Format every line of the records below as a JSON list of strings, one string per line, and omit the blank lines.

**Input rows**
• • • • • • •

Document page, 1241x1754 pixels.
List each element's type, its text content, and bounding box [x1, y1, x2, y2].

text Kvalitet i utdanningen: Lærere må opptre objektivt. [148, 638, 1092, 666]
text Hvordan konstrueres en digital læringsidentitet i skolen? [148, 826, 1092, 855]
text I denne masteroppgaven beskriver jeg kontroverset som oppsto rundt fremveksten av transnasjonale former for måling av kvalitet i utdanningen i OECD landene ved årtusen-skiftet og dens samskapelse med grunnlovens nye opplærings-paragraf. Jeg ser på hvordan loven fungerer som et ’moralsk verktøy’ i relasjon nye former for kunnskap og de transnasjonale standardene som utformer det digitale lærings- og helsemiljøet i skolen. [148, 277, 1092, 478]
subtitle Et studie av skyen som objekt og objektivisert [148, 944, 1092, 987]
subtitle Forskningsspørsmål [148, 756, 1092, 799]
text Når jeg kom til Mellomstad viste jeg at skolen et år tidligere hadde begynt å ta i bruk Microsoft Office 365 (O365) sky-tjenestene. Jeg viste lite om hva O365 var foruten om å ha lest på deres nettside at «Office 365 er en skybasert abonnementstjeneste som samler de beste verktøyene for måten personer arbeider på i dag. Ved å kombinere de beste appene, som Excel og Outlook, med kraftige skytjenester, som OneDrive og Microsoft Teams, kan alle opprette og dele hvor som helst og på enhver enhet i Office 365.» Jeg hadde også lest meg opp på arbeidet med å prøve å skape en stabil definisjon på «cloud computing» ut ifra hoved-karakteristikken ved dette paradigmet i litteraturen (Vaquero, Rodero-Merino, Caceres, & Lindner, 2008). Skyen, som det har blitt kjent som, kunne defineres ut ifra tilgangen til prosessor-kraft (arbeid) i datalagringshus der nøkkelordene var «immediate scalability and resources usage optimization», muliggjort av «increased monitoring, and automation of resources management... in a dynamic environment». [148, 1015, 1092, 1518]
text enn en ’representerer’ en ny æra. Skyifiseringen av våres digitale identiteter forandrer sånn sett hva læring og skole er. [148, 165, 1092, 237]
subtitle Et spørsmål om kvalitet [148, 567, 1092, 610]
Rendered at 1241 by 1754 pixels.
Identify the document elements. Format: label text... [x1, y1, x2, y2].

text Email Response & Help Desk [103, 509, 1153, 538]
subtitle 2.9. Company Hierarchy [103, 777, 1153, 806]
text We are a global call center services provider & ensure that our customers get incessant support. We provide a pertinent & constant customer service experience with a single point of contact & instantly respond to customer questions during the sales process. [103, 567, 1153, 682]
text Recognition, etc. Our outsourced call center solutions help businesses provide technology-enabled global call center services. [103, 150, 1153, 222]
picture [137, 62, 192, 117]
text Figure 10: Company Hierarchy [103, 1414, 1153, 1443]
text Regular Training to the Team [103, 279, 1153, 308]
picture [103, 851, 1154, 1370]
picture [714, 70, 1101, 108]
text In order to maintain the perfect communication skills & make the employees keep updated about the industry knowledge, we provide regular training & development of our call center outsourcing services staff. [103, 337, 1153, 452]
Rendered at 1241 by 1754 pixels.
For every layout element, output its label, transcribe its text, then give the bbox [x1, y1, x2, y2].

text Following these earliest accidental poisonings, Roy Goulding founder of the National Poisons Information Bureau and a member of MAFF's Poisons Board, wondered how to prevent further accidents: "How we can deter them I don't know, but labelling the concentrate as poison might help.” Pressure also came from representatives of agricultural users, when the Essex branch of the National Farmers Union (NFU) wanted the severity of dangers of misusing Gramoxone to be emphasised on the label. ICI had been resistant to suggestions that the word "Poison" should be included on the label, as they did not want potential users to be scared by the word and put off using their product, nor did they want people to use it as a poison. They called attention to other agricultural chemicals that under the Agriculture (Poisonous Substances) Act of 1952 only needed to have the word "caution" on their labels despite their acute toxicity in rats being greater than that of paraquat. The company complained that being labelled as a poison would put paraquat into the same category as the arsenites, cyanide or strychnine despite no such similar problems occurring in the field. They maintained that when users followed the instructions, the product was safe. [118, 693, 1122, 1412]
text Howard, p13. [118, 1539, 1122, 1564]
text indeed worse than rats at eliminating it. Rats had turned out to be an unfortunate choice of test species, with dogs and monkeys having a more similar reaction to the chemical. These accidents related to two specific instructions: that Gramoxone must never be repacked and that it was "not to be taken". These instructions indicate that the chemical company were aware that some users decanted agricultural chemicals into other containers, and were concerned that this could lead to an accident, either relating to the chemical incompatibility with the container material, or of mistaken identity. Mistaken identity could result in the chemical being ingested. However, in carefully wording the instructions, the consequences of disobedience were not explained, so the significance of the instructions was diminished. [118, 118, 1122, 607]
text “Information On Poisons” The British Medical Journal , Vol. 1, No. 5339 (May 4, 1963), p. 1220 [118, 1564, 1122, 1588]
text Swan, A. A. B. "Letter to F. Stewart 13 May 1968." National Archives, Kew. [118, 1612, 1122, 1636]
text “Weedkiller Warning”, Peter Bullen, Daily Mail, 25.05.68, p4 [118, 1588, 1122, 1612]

• • • • • • •

**The solution**
[
  "Document page, 1241x1754 pixels.",
  "List each element's type, its text content, and bounding box [x1, y1, x2, y2].",
  "text Kvalitet i utdanningen: Lærere må opptre objektivt. [148, 638, 1092, 666]",
  "text Hvordan konstrueres en digital læringsidentitet i skolen? [148, 826, 1092, 855]",
  "text I denne masteroppgaven beskriver jeg kontroverset som oppsto rundt fremveksten av transnasjonale former for måling av kvalitet i utdanningen i OECD landene ved årtusen-skiftet og dens samskapelse med grunnlovens nye opplærings-paragraf. Jeg ser på hvordan loven fungerer som et ’moralsk verktøy’ i relasjon nye former for kunnskap og de transnasjonale standardene som utformer det digitale lærings- og helsemiljøet i skolen. [148, 277, 1092, 478]",
  "subtitle Et studie av skyen som objekt og objektivisert [148, 944, 1092, 987]",
  "subtitle Forskningsspørsmål [148, 756, 1092, 799]",
  "text Når jeg kom til Mellomstad viste jeg at skolen et år tidligere hadde begynt å ta i bruk Microsoft Office 365 (O365) sky-tjenestene. Jeg viste lite om hva O365 var foruten om å ha lest på deres nettside at «Office 365 er en skybasert abonnementstjeneste som samler de beste verktøyene for måten personer arbeider på i dag. Ved å kombinere de beste appene, som Excel og Outlook, med kraftige skytjenester, som OneDrive og Microsoft Teams, kan alle opprette og dele hvor som helst og på enhver enhet i Office 365.» Jeg hadde også lest meg opp på arbeidet med å prøve å skape en stabil definisjon på «cloud computing» ut ifra hoved-karakteristikken ved dette paradigmet i litteraturen (Vaquero, Rodero-Merino, Caceres, & Lindner, 2008). Skyen, som det har blitt kjent som, kunne defineres ut ifra tilgangen til prosessor-kraft (arbeid) i datalagringshus der nøkkelordene var «immediate scalability and resources usage optimization», muliggjort av «increased monitoring, and automation of resources management... in a dynamic environment». [148, 1015, 1092, 1518]",
  "text enn en ’representerer’ en ny æra. Skyifiseringen av våres digitale identiteter forandrer sånn sett hva læring og skole er. [148, 165, 1092, 237]",
  "subtitle Et spørsmål om kvalitet [148, 567, 1092, 610]",
  "Rendered at 1241 by 1754 pixels.",
  "Identify the document elements. Format: label text... [x1, y1, x2, y2].",
  "text Email Response & Help Desk [103, 509, 1153, 538]",
  "subtitle 2.9. Company Hierarchy [103, 777, 1153, 806]",
  "text We are a global call center services provider & ensure that our customers get incessant support. We provide a pertinent & constant customer service experience with a single point of contact & instantly respond to customer questions during the sales process. [103, 567, 1153, 682]",
  "text Recognition, etc. Our outsourced call center solutions help businesses provide technology-enabled global call center services. [103, 150, 1153, 222]",
  "picture [137, 62, 192, 117]",
  "text Figure 10: Company Hierarchy [103, 1414, 1153, 1443]",
  "text Regular Training to the Team [103, 279, 1153, 308]",
  "picture [103, 851, 1154, 1370]",
  "picture [714, 70, 1101, 108]",
  "text In order to maintain the perfect communication skills & make the employees keep updated about the industry knowledge, we provide regular training & development of our call center outsourcing services staff. [103, 337, 1153, 452]",
  "Rendered at 1241 by 1754 pixels.",
  "For every layout element, output its label, transcribe its text, then give the bbox [x1, y1, x2, y2].",
  "text Following these earliest accidental poisonings, Roy Goulding founder of the National Poisons Information Bureau and a member of MAFF's Poisons Board, wondered how to prevent further accidents: \"How we can deter them I don't know, but labelling the concentrate as poison might help.” Pressure also came from representatives of agricultural users, when the Essex branch of the National Farmers Union (NFU) wanted the severity of dangers of misusing Gramoxone to be emphasised on the label. ICI had been resistant to suggestions that the word \"Poison\" should be included on the label, as they did not want potential users to be scared by the word and put off using their product, nor did they want people to use it as a poison. They called attention to other agricultural chemicals that under the Agriculture (Poisonous Substances) Act of 1952 only needed to have the word \"caution\" on their labels despite their acute toxicity in rats being greater than that of paraquat. The company complained that being labelled as a poison would put paraquat into the same category as the arsenites, cyanide or strychnine despite no such similar problems occurring in the field. They maintained that when users followed the instructions, the product was safe. [118, 693, 1122, 1412]",
  "text Howard, p13. [118, 1539, 1122, 1564]",
  "text indeed worse than rats at eliminating it. Rats had turned out to be an unfortunate choice of test species, with dogs and monkeys having a more similar reaction to the chemical. These accidents related to two specific instructions: that Gramoxone must never be repacked and that it was \"not to be taken\". These instructions indicate that the chemical company were aware that some users decanted agricultural chemicals into other containers, and were concerned that this could lead to an accident, either relating to the chemical incompatibility with the container material, or of mistaken identity. Mistaken identity could result in the chemical being ingested. However, in carefully wording the instructions, the consequences of disobedience were not explained, so the significance of the instructions was diminished. [118, 118, 1122, 607]",
  "text “Information On Poisons” The British Medical Journal , Vol. 1, No. 5339 (May 4, 1963), p. 1220 [118, 1564, 1122, 1588]",
  "text Swan, A. A. B. \"Letter to F. Stewart 13 May 1968.\" National Archives, Kew. [118, 1612, 1122, 1636]",
  "text “Weedkiller Warning”, Peter Bullen, Daily Mail, 25.05.68, p4 [118, 1588, 1122, 1612]"
]